* **RECORDS SHOWN**
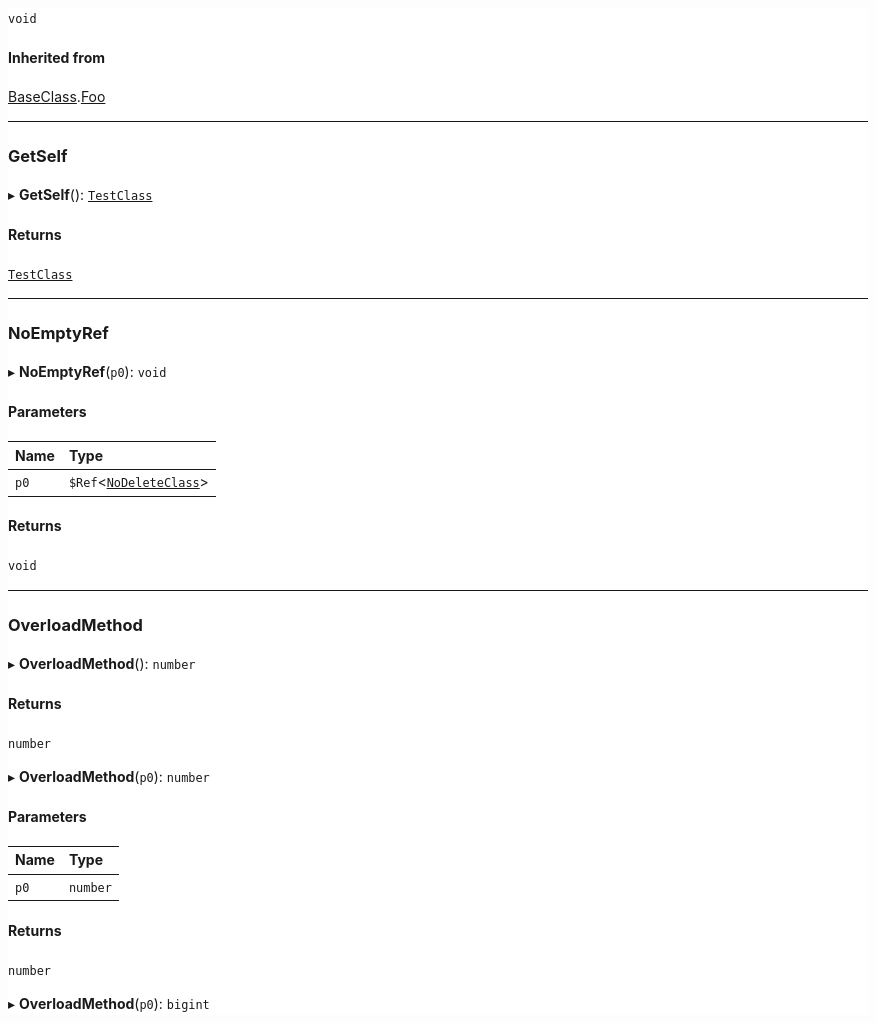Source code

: `void`

#### Inherited from

[BaseClass](BaseClass.md).[Foo](BaseClass.md#foo)

___

### GetSelf

▸ **GetSelf**(): [`TestClass`](TestClass.md)

#### Returns

[`TestClass`](TestClass.md)

___

### NoEmptyRef

▸ **NoEmptyRef**(`p0`): `void`

#### Parameters

| Name | Type |
| :------ | :------ |
| `p0` | `$Ref`<[`NoDeleteClass`](NoDeleteClass.md)\> |

#### Returns

`void`

___

### OverloadMethod

▸ **OverloadMethod**(): `number`

#### Returns

`number`

▸ **OverloadMethod**(`p0`): `number`

#### Parameters

| Name | Type |
| :------ | :------ |
| `p0` | `number` |

#### Returns

`number`

▸ **OverloadMethod**(`p0`): `bigint`
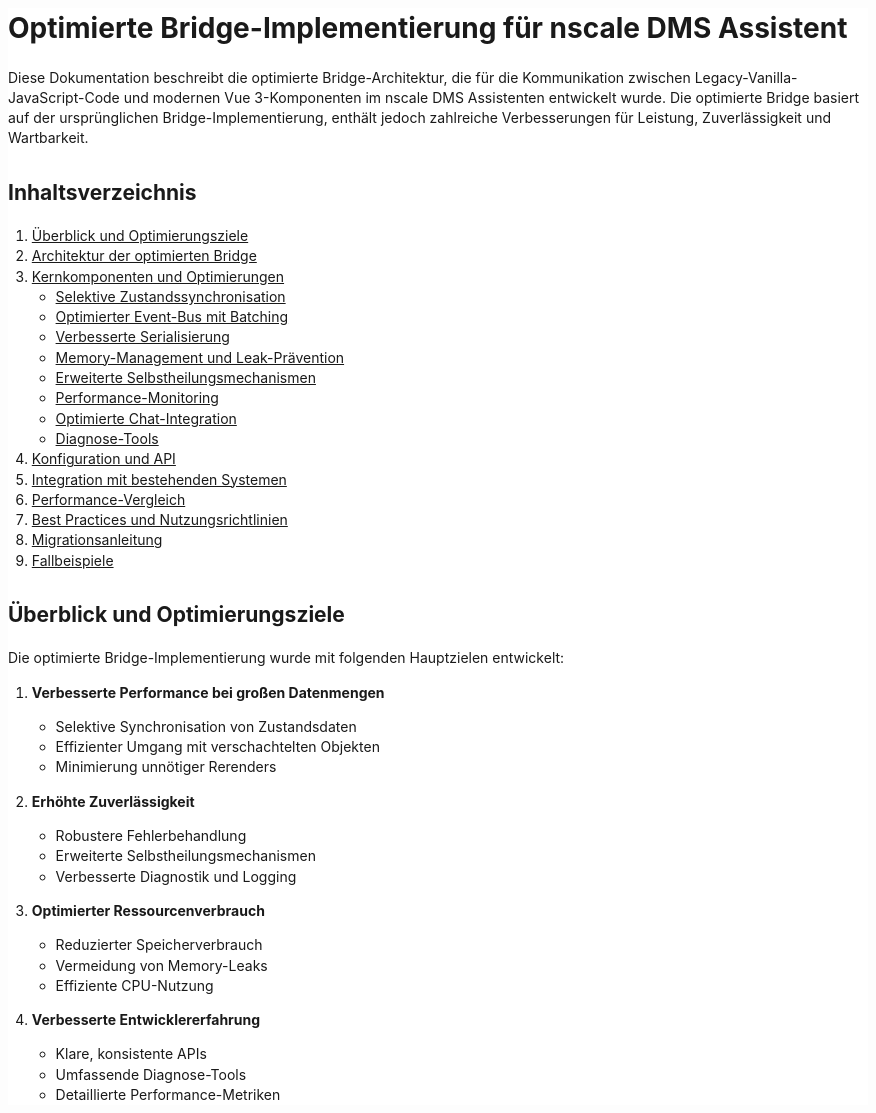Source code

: # Optimierte Bridge-Implementierung für nscale DMS Assistent

Diese Dokumentation beschreibt die optimierte Bridge-Architektur, die für die Kommunikation zwischen Legacy-Vanilla-JavaScript-Code und modernen Vue 3-Komponenten im nscale DMS Assistenten entwickelt wurde. Die optimierte Bridge basiert auf der ursprünglichen Bridge-Implementierung, enthält jedoch zahlreiche Verbesserungen für Leistung, Zuverlässigkeit und Wartbarkeit.

## Inhaltsverzeichnis

1. [Überblick und Optimierungsziele](#überblick-und-optimierungsziele)
2. [Architektur der optimierten Bridge](#architektur-der-optimierten-bridge)
3. [Kernkomponenten und Optimierungen](#kernkomponenten-und-optimierungen)
   - [Selektive Zustandssynchronisation](#selektive-zustandssynchronisation)
   - [Optimierter Event-Bus mit Batching](#optimierter-event-bus-mit-batching)
   - [Verbesserte Serialisierung](#verbesserte-serialisierung)
   - [Memory-Management und Leak-Prävention](#memory-management-und-leak-prävention)
   - [Erweiterte Selbstheilungsmechanismen](#erweiterte-selbstheilungsmechanismen)
   - [Performance-Monitoring](#performance-monitoring)
   - [Optimierte Chat-Integration](#optimierte-chat-integration)
   - [Diagnose-Tools](#diagnose-tools)
4. [Konfiguration und API](#konfiguration-und-api)
5. [Integration mit bestehenden Systemen](#integration-mit-bestehenden-systemen)
6. [Performance-Vergleich](#performance-vergleich)
7. [Best Practices und Nutzungsrichtlinien](#best-practices-und-nutzungsrichtlinien)
8. [Migrationsanleitung](#migrationsanleitung)
9. [Fallbeispiele](#fallbeispiele)

## Überblick und Optimierungsziele

Die optimierte Bridge-Implementierung wurde mit folgenden Hauptzielen entwickelt:

1. **Verbesserte Performance bei großen Datenmengen**
   - Selektive Synchronisation von Zustandsdaten
   - Effizienter Umgang mit verschachtelten Objekten
   - Minimierung unnötiger Rerenders

2. **Erhöhte Zuverlässigkeit**
   - Robustere Fehlerbehandlung 
   - Erweiterte Selbstheilungsmechanismen
   - Verbesserte Diagnostik und Logging

3. **Optimierter Ressourcenverbrauch**
   - Reduzierter Speicherverbrauch
   - Vermeidung von Memory-Leaks
   - Effiziente CPU-Nutzung

4. **Verbesserte Entwicklererfahrung**
   - Klare, konsistente APIs
   - Umfassende Diagnose-Tools
   - Detaillierte Performance-Metriken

* **WHAT IS NEEDED**
Please transcribe only the lines in the records above running from the line that has "- [Optimierte Chat-Integration](#optimierte-chat-integration)" through the line that has "7. [Best Practices", both included, exactly as they appear.

* **ANSWER TO THIS TASK**
   - [Optimierte Chat-Integration](#optimierte-chat-integration)
   - [Diagnose-Tools](#diagnose-tools)
4. [Konfiguration und API](#konfiguration-und-api)
5. [Integration mit bestehenden Systemen](#integration-mit-bestehenden-systemen)
6. [Performance-Vergleich](#performance-vergleich)
7. [Best Practices und Nutzungsrichtlinien](#best-practices-und-nutzungsrichtlinien)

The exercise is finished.